From 1921, she remained London-based for the rest of her working life. In 1921 her address in the Pharmaceutical Society register changed to Gordon Hall School of Pharmacy, Gordon Square, London. She worked at the school between 1920 and 1942, as joint principal with Elsie Hooper from 1921. In 1923, she presented a paper with Miss Hooper at the British Pharmaceutical Conference on ‘International Standardisation of Colchicum Preparations’. In the 1939 Register, carried out nationally to record the civilian population on 29 September 1939, both Elsie Hooper and Katherine King are to be found at 43 Belsize Avenue, London. The household's head is William Higgon, (“independent”, aged 53) and his wife is Elsie Seville Higgon - Elsie Hooper. Katherine King is aged 58 and described as “Pharmaceutical Chemist and ARP [Air Raid Patrol] Hampstead.”

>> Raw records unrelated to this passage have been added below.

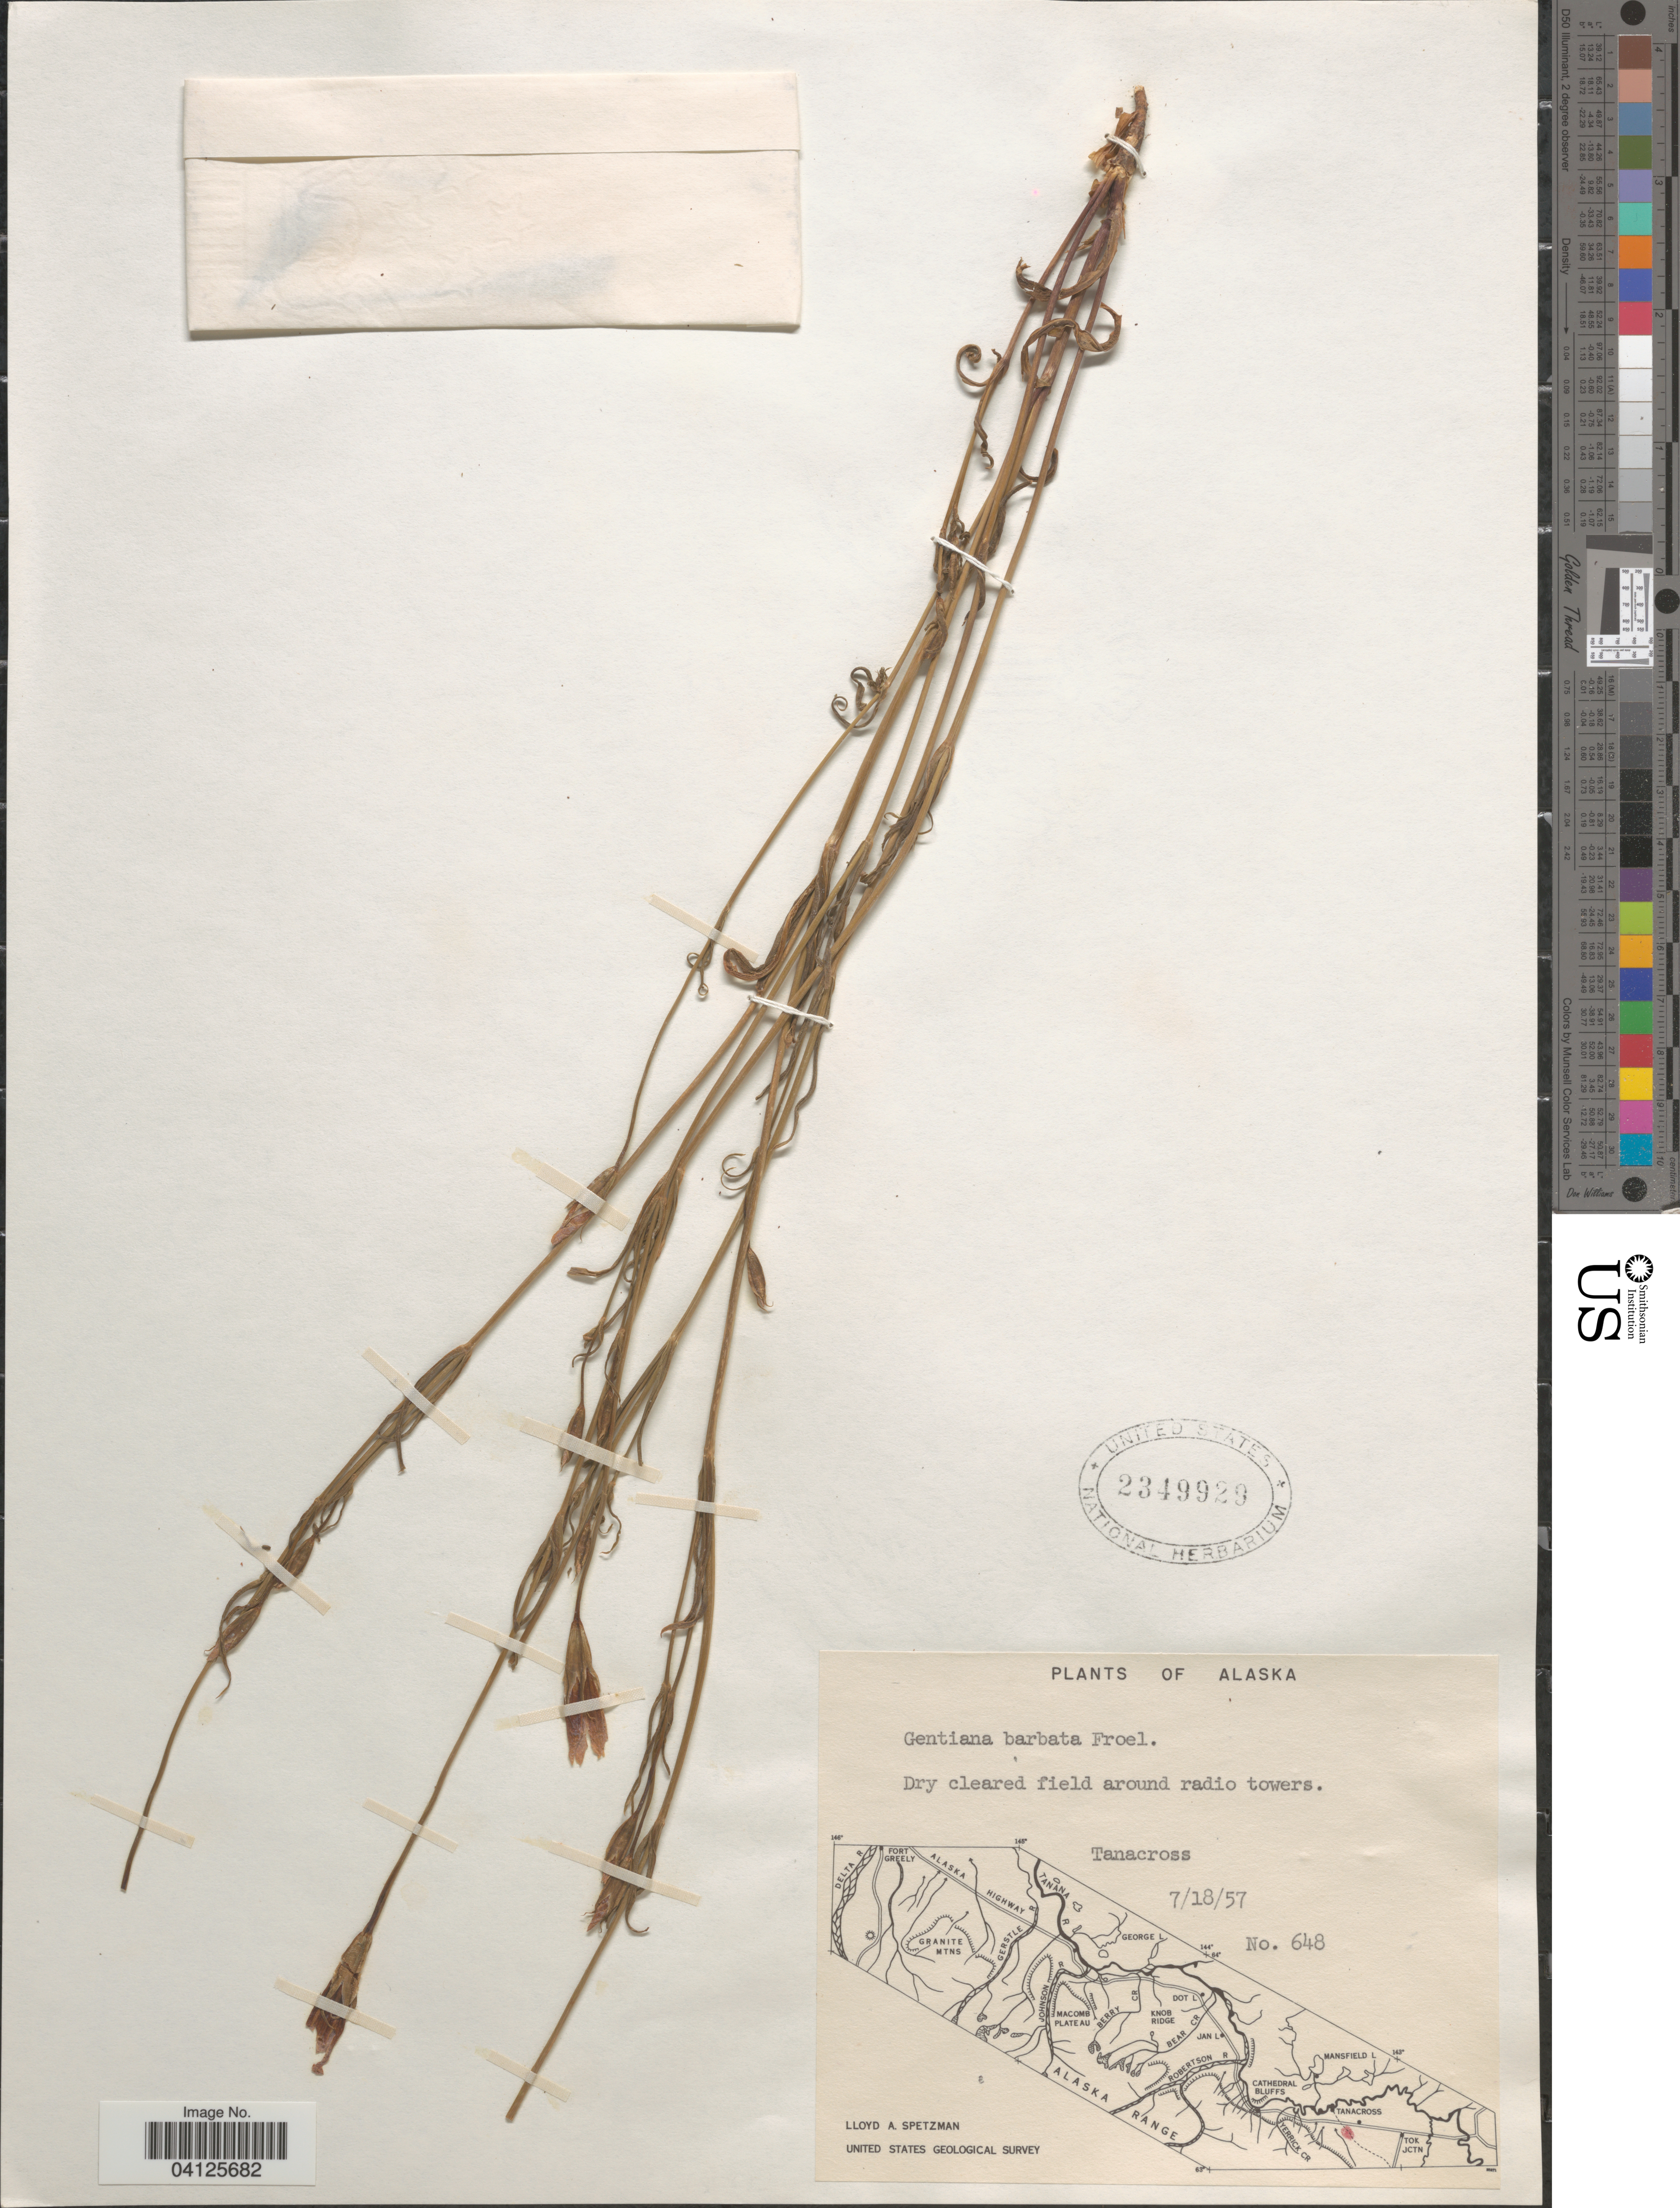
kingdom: Plantae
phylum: Tracheophyta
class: Magnoliopsida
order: Gentianales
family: Gentianaceae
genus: Gentiana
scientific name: Gentiana barbata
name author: Froel.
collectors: L. Spetzman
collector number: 648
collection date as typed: Transcribed d/m/y: 18/7/57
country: United States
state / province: Alaska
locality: Dry cleared field around radio towers. Tanacross. United States Geological Survey.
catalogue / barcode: US 2349929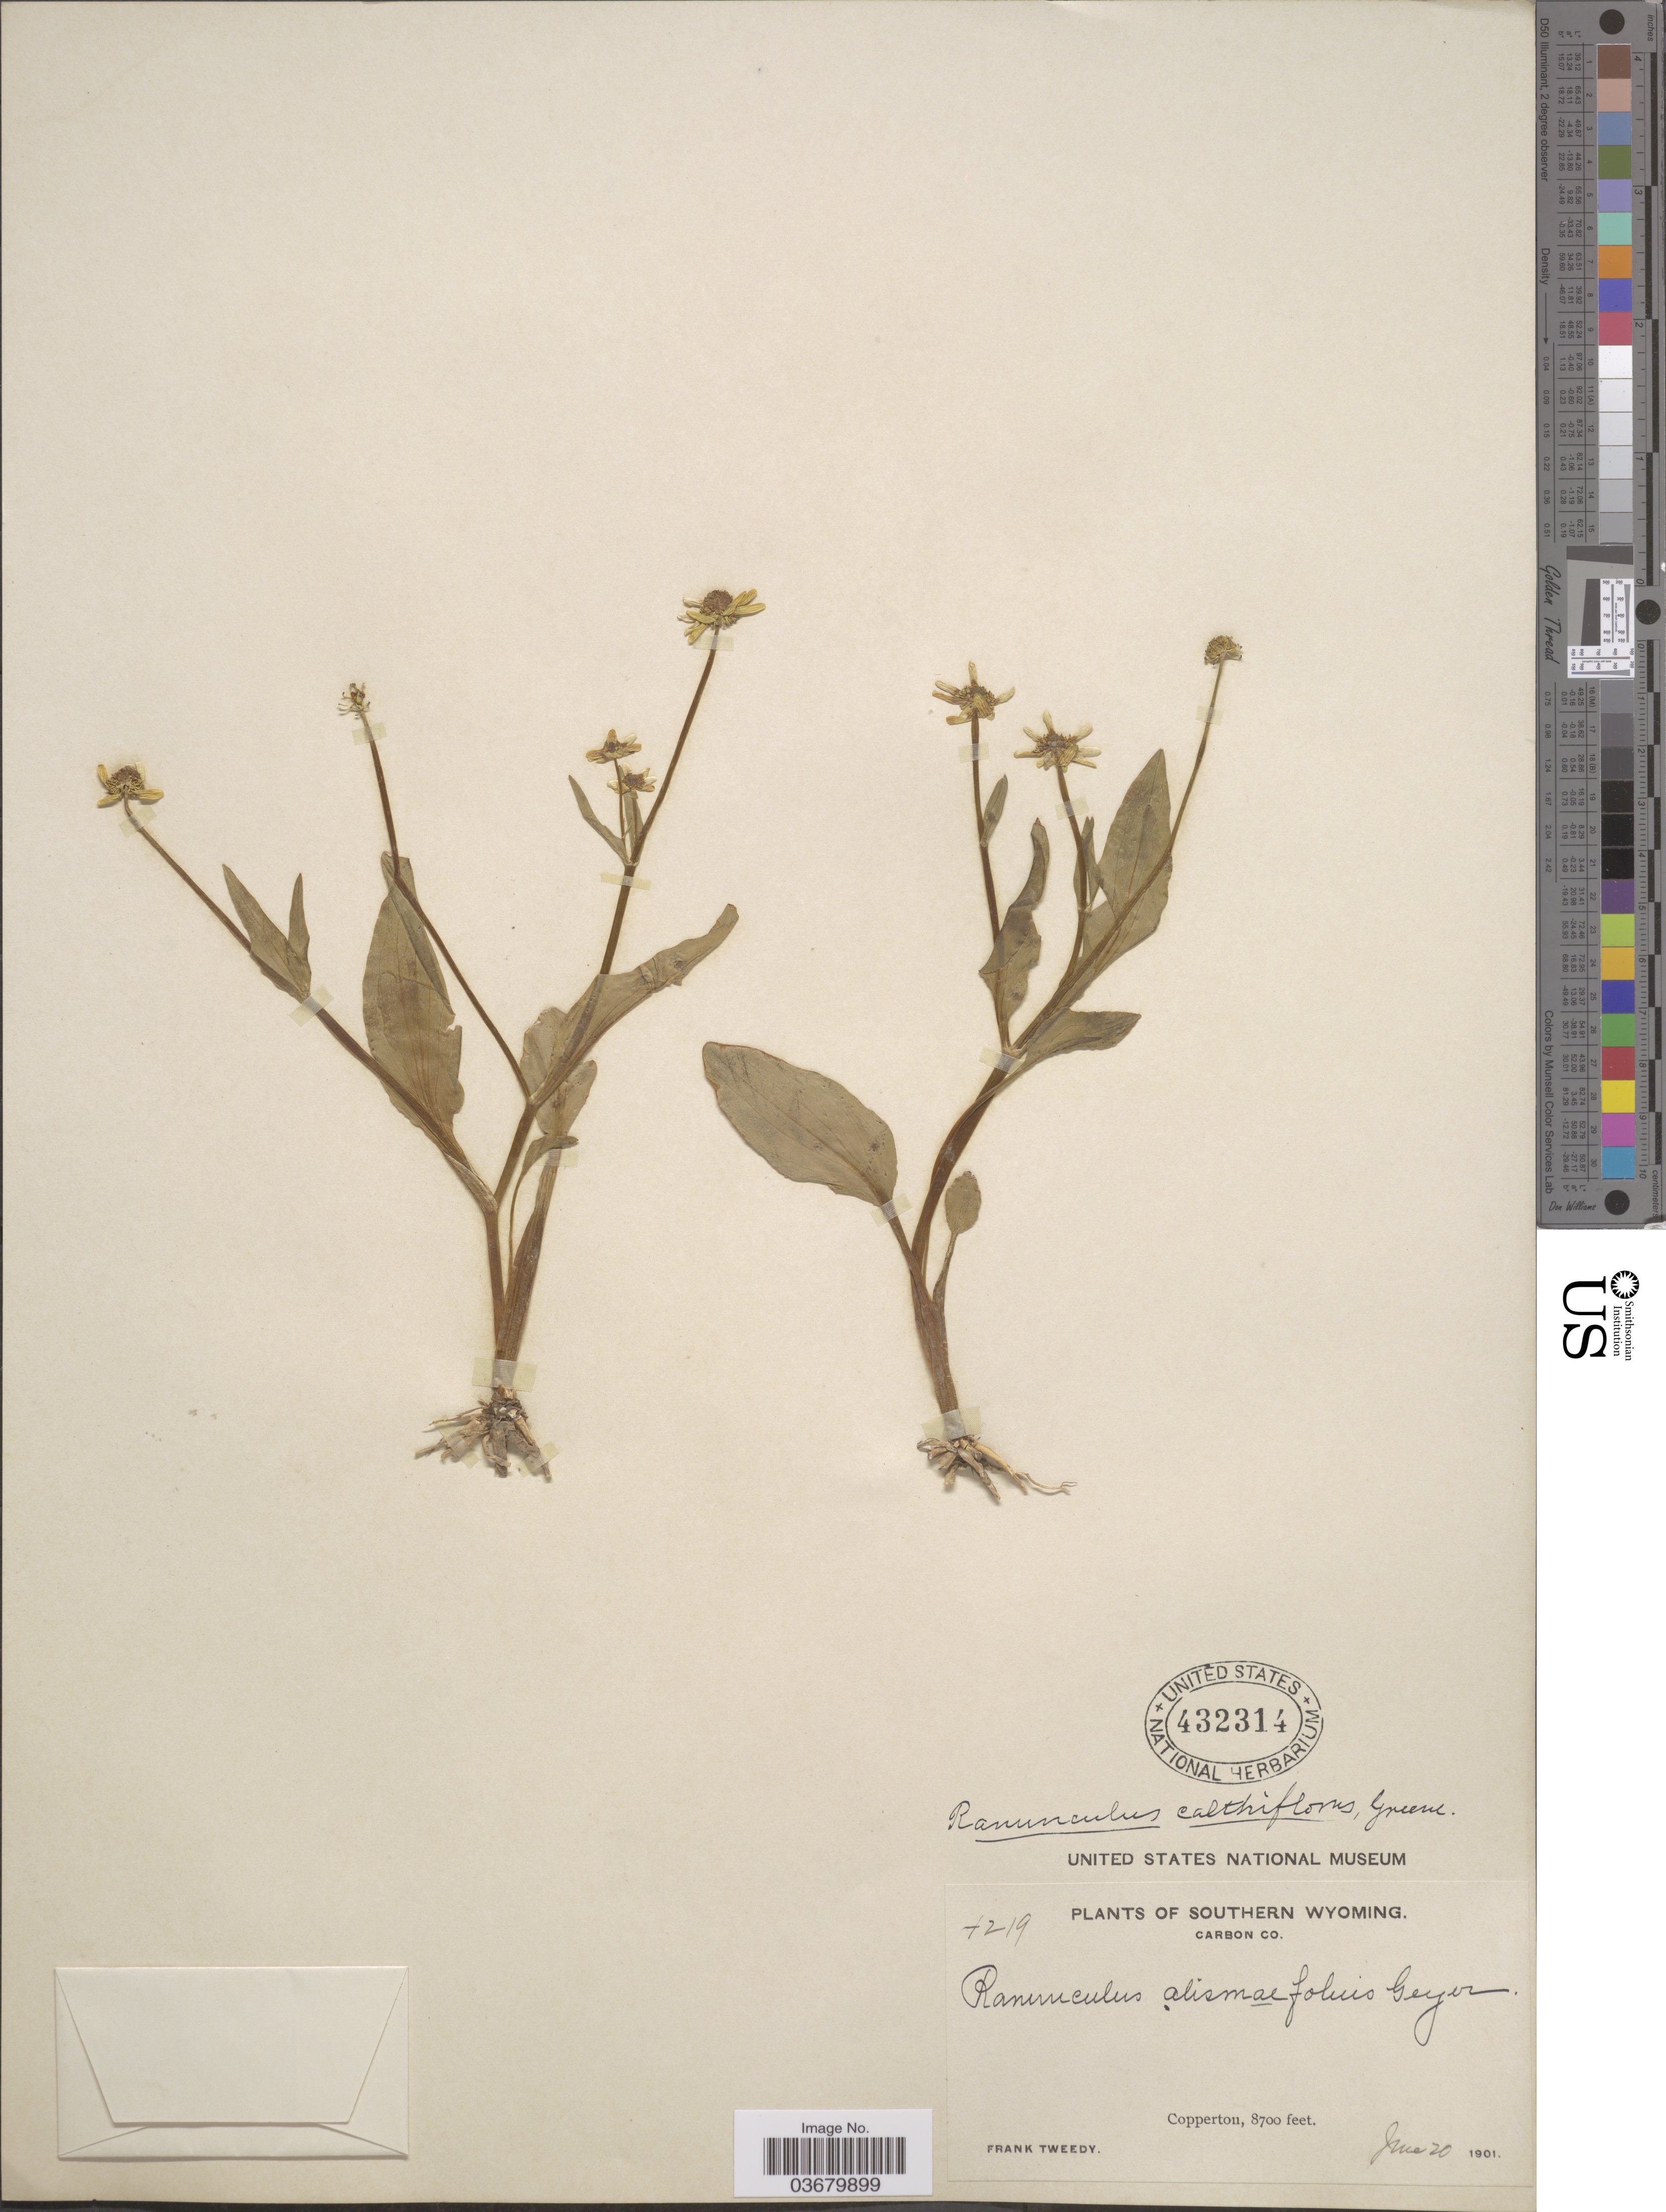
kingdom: Plantae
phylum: Tracheophyta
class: Magnoliopsida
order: Ranunculales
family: Ranunculaceae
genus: Ranunculus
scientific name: Ranunculus alismifolius var. montanus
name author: S. Watson in C. King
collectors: F. Tweedy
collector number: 4219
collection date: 1901-06-20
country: United States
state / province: Wyoming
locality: Southern Wyoming. Carbon Co. Copperton.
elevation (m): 2652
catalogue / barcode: US 432314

She last appears in the Pharmaceutical Society register in 1964.

== Activism ==
Once she was based in London, she seems to have played a committed role at Association of Women Pharmacist events, mentioned in reports throughout the 1920s. She is named as present at a joint meeting of the AWP and Guild of Public Pharmacists on November 17, 1927; as taking part in an AWP ramble from Epsom station, on June 3, 1928; and as taking part in a discussion at an AWP social evening at the Plane Tree Restaurant, Great Russell Street on 20 February 1929. She also attended local Pharmaceutical Society branch meetings: for example, she was one of the people asking questions at lecture on the principles of antiseptics for the North East London Branch in January 1923.

==Personal life==
In January 1979, King died in Droxford, Hampshire aged 97.